Writing Summary For The Week Ending 12/07/2023
Jean Jacques de Boissieu: The Public Scribe (1790)
To Thrive On The Absurdity
They refer to them as old haunts not because the present revisits the past there but because what's now past was present then, and we who were present were ghosts then, just as certainly as we continue to be ghosts today. Consider how much of our presence hung around on that stage to be revisited later. (Nada!) This writing week's revelation revealed simply that concept, as I attempted to explain in GhostVisiting. I barely qualify as a being, just about as much as I ever qualified as a had-been or as a has-been, either. I keep moving, hardly resting between infatuations, sincerely dreading each new attraction. I remain sincerely up to something of very little consequence. I almost exclusively accomplish the ethereal. I produce little material, rarely bothering to print off my production, that being both expensive and curiously redundant. My work should properly remain virtual, ghostly, and essentially immaterial. I amuse myself by making my keyboard click. I seem to thrive on the absurdity of this.
Weekly Writing Summary
I began my writing week reflecting on the protestant work ethic in Hardworker. This posting proved to be this week's most popular. "One must learn to judge oneself by means other than Puritan, to become much more generous and forgiving …"
Lewis Wickes Hine:
A View Of Workers In Ewen Breaker
Of Pennsylvania Coal Company (1911)
"One might, with practice, even eventually become an EasyWorker sometimes."
—
I spoke of my lifelong habit of anticipating pretty much everything with Dread. "No boogieman can ever successfully creep up behind and scare anyone expecting a boogieman to try to creep up behind and scare them."
Cornelis Anthonisz:
Allegorie met Waarheid, Kennis, Haat en Vrees
[Allegory with Truth, Knowledge, Hatred, and Fear]
(1507 - 1553)
"I seem to chase off worst case scenarios …"
—
I realized a great benefit my dreading provides in Vexpectations. "It seems I can guarantee better-than-expected results by merely expecting things to turn out worse."

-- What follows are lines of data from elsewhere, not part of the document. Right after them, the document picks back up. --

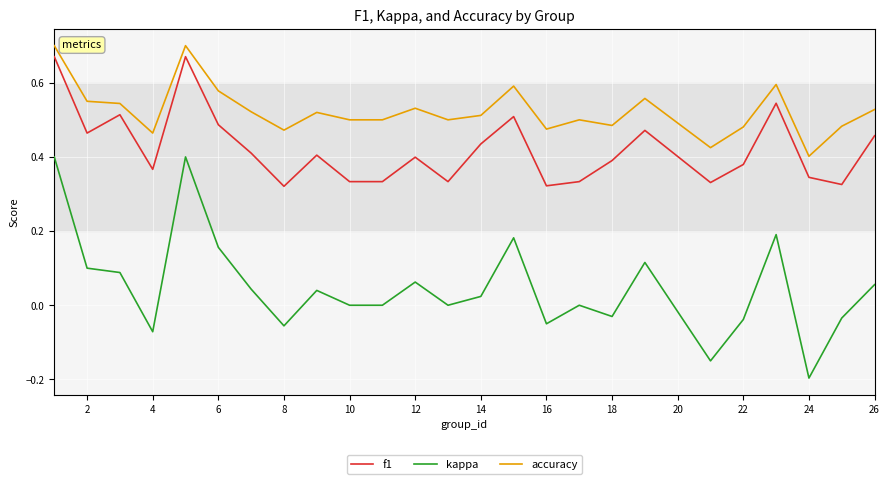

Rank the series by their average value, from highest to lowest.

accuracy, f1, kappa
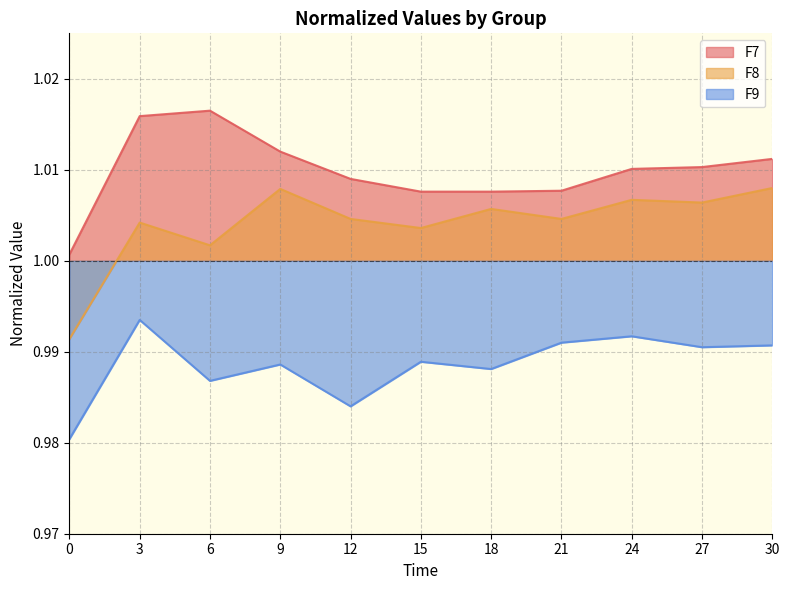

Count the F9 values in the range 0 to 1.

11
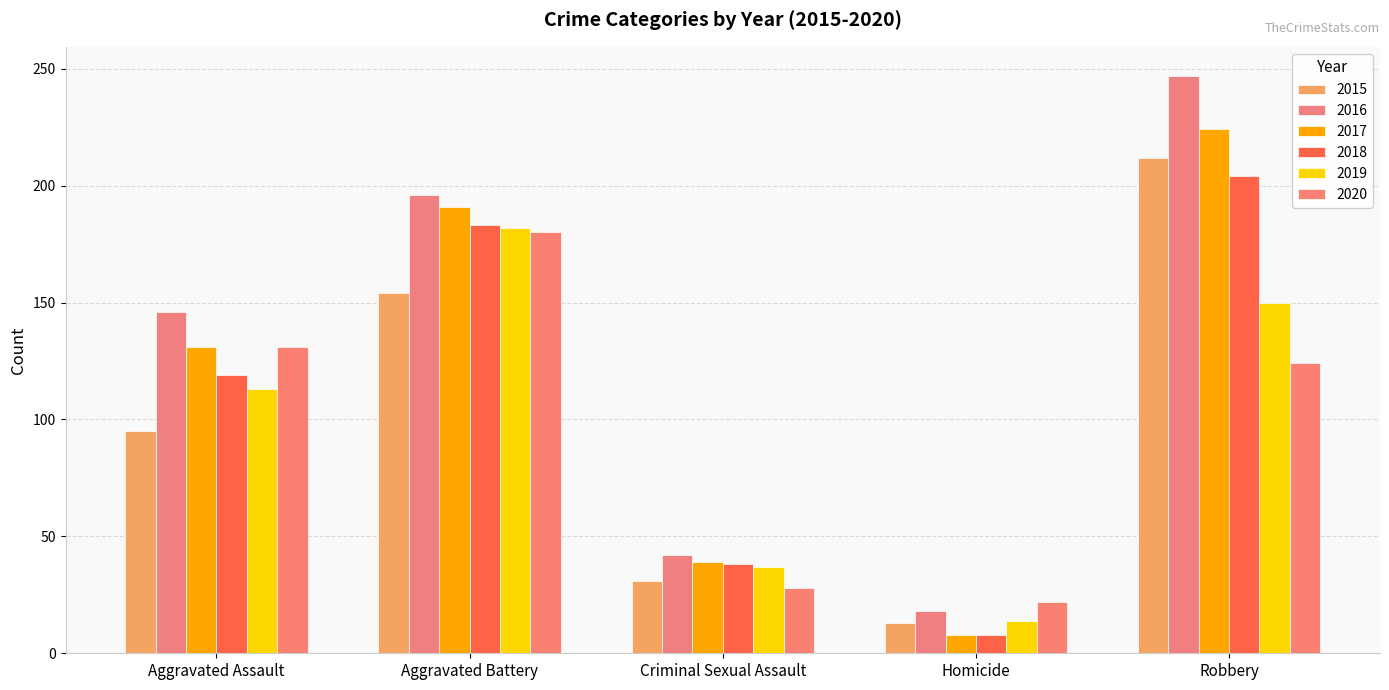

What is the lowest value of the 2017 series?

8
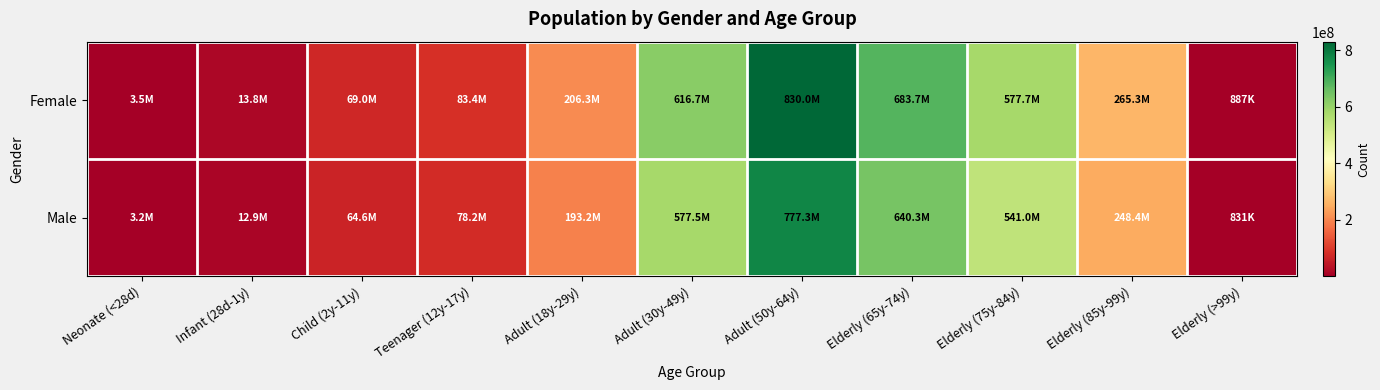

Which series has the widest spread of values?

Female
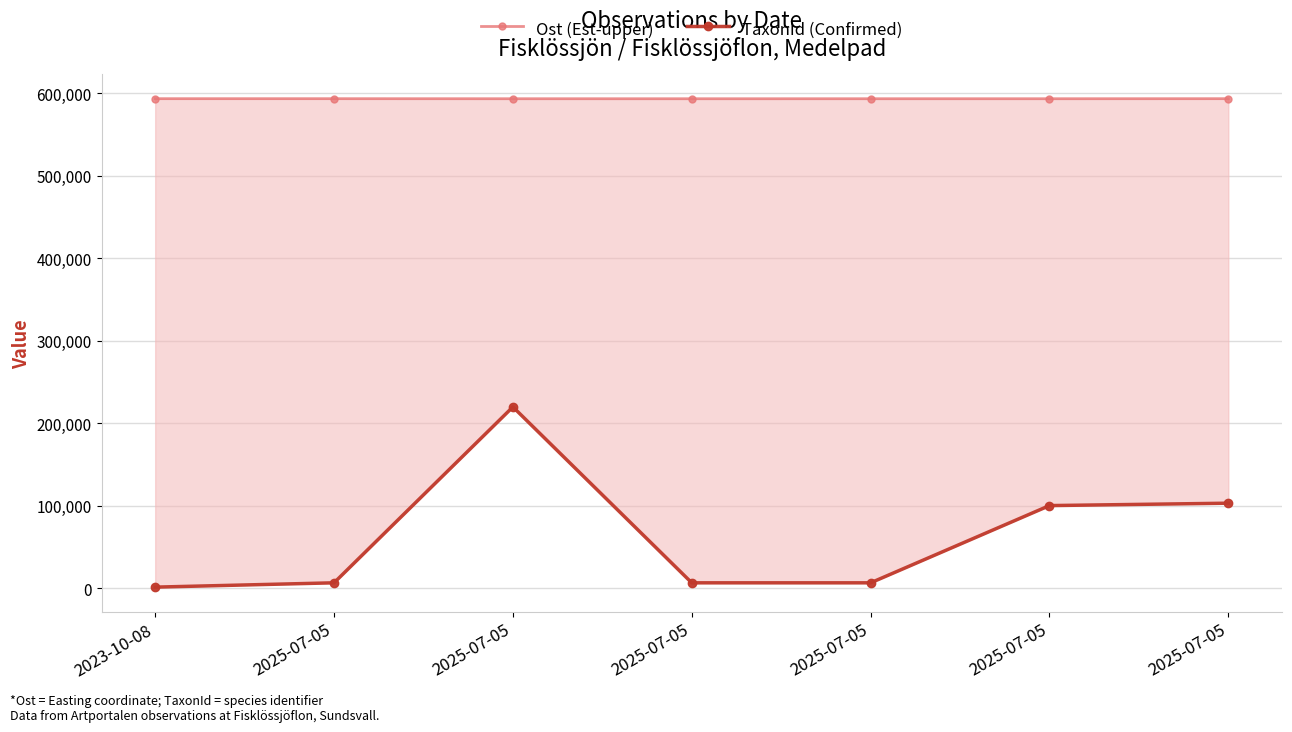

List the series in order of their peak value, lowest first.

TaxonId (Confirmed), Ost (Est-upper)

John Singer Sargent: Olive Trees, Corfu (1909)
" … just the sort of vigilance succeeding demands."
—
I explained how the modern seems a poor replacement for how everything used to be in GhostWriting. "Whatever replaces innocence hardly seems worth the expense, for innocence seems essential for living a meaningful life."
Bartolomeo Pinelli:
The Letter-writer in Piazza Montanara in Rome
(19th century)
" … an utterly impossible aspiration …"
—
I concluded when visiting my darling daughter's gravestone, that I was the GhostVisiting. "They've completed their haunting. It's us who continue rattling chains and unsettling ourselves. It's us who cannot quite decide whether we're wave or particle. The departed resolved every damned dichotomy in the instant they departed."
Albrecht Dürer: Descent of the Holy Ghost (c. 1510)
“I must be the ghost of my Christmases past …”
—
I ended my writing week by setting aside ChildishThings. "Of all the so-called skills I've acquired in this life, my begrudging ability to break entrenched behavior patterns amounts to my greatest superpower."
Maxfield Parrish: Seein' Things (1904)
"I was once addicted to life …"
—
Writing weeks tend to reveal lessons the writer never intended, but he has no one to blame but himself if any blame ever need be ascribed. He took up the pen, again, and again, and again, and he created, deliberately or inadvertently, the lessons he received. If he really wanted to stop learning, he could simply stop writing and stop admitting to serial experiences, some of which might qualify as crimes. Finally, he dabbles exclusively in self-portraiture, for better or worse or indifference. Even when he's a Hardworker he might feel as though he's slacking. Even when he engages with sincere Dread, he has yet to turn up dead by the end of any writing week so far. His expectations, his Vexpectations, seem to have served him well. He's his own Ghostwriter because he's actually a GhostVisiting. He collects then discards ChildishThings. Thank you for following along!